Odroczona płatność za zakupy w Allegro. Nawet po 30 dniach od zakupu
Kupujesz towar na Allegro, ale możesz zapłacić za niego znacznie później? Brzmi kusząco. Na pewno zdaje sobie z tego sprawę także samo Allegro – i dlatego już niebawem wprowadzona będzie odroczona płatność za zakupy w ramach usługi „Zapłać później”. Jak informuje Cashless.pl, usługa umożliwi zakupienie towaru i zapłacenie za niego w ciągu 30 dni. Dla przykładu, takie rozwiązanie wprowadza również sieć odzieżowa (chociaż nie w Polsce) – chodzi o zakupy w H&M. W przypadku sieci termin zapłaty wyniesie jednak 14 dni.

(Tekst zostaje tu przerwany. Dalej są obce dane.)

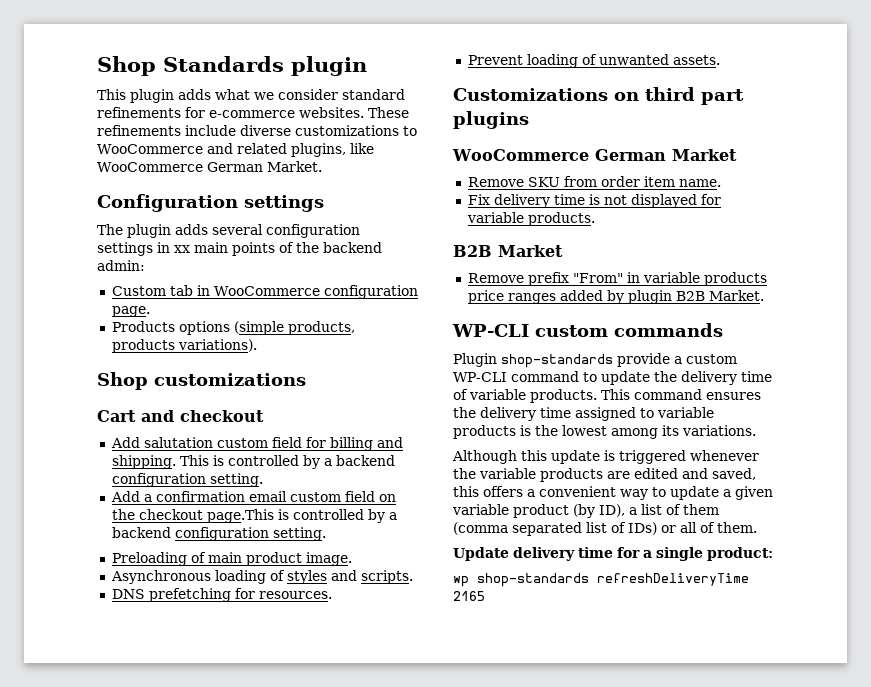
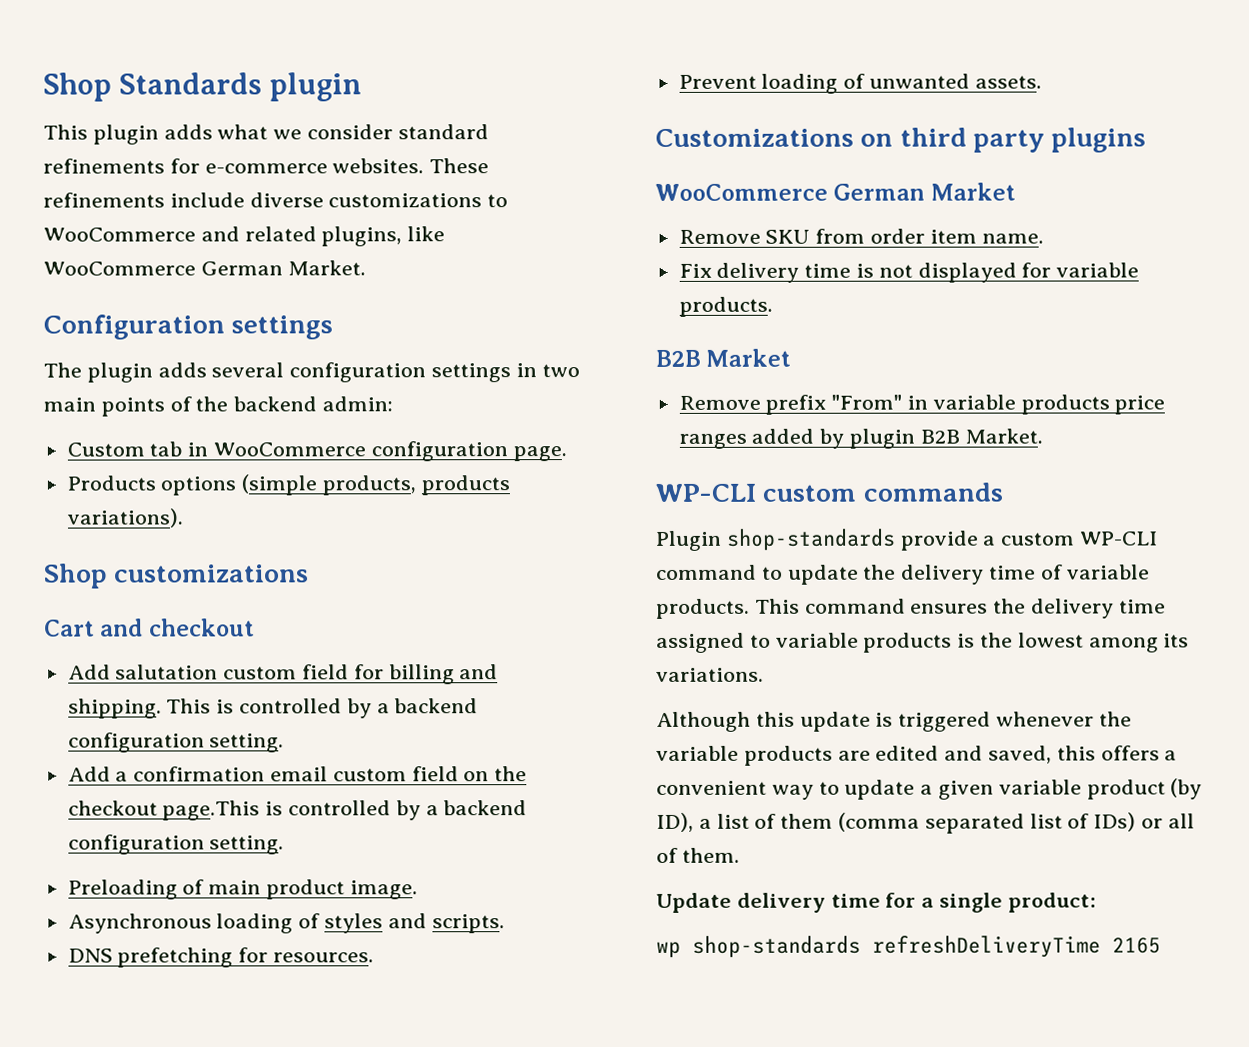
[174,245,190,253] xx -> [541,364,580,378] two
[701,89,744,105] part -> [972,129,1045,153] party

Czy to oznacza, że sprzedający mają się czego obawiać? Absolutnie nie. To Allegro zapłaci im wymaganą kwotę – i to od razu po dokonaniu zamówienia przez kupującego. Sprzedawcy mogą zatem nie tylko odetchnąć z ulgą, ale również powinni cieszyć się z nowego rozwiązania wprowadzanego przez platformę. Odroczona płatność za zakupy może bowiem przyciągnąć na Allegro jeszcze więcej kupujących. Można przypuszczać, że obecnie część osób nie decyduje się na zakup ze względu na to, że w danym momencie nie posiadają odpowiednich środków finansowych (np. są tuż przed wypłatą itd.). Dodatkowo usługa ma tym samym stać się alternatywą dla przesyłek za pobraniem. Niektórzy wybierają tę metodę dostawy i płatności właśnie ze względu na to, że muszą zapłacić dopiero po odebraniu przesyłki. Sprzedającym ta opcja jednak nie zawsze się opłaca.
„Zapłać później” z PayU i Przelewy24
„Zapłać później” będzie usługą realizowaną we współpracy z PayU i Przelewy24.
Usługa „Zapłać później” to jednak nie jedyna zmiana, którą szykuje Allegro. Chodzi m.in. o uszczelnienie programu monetowego, czyli programu lojalnościowego umożliwiającego zbieranie punktów i wymienianie ich np. na rabaty). Wiele wskazuje bowiem na to, że część klientów zawierała transakcję, zbierała monety (punkty), a następnie anulowała zakup. W ten sposób „udawani” klienci zdobywali punkty nie ponosząc przy tym żadnych kosztów.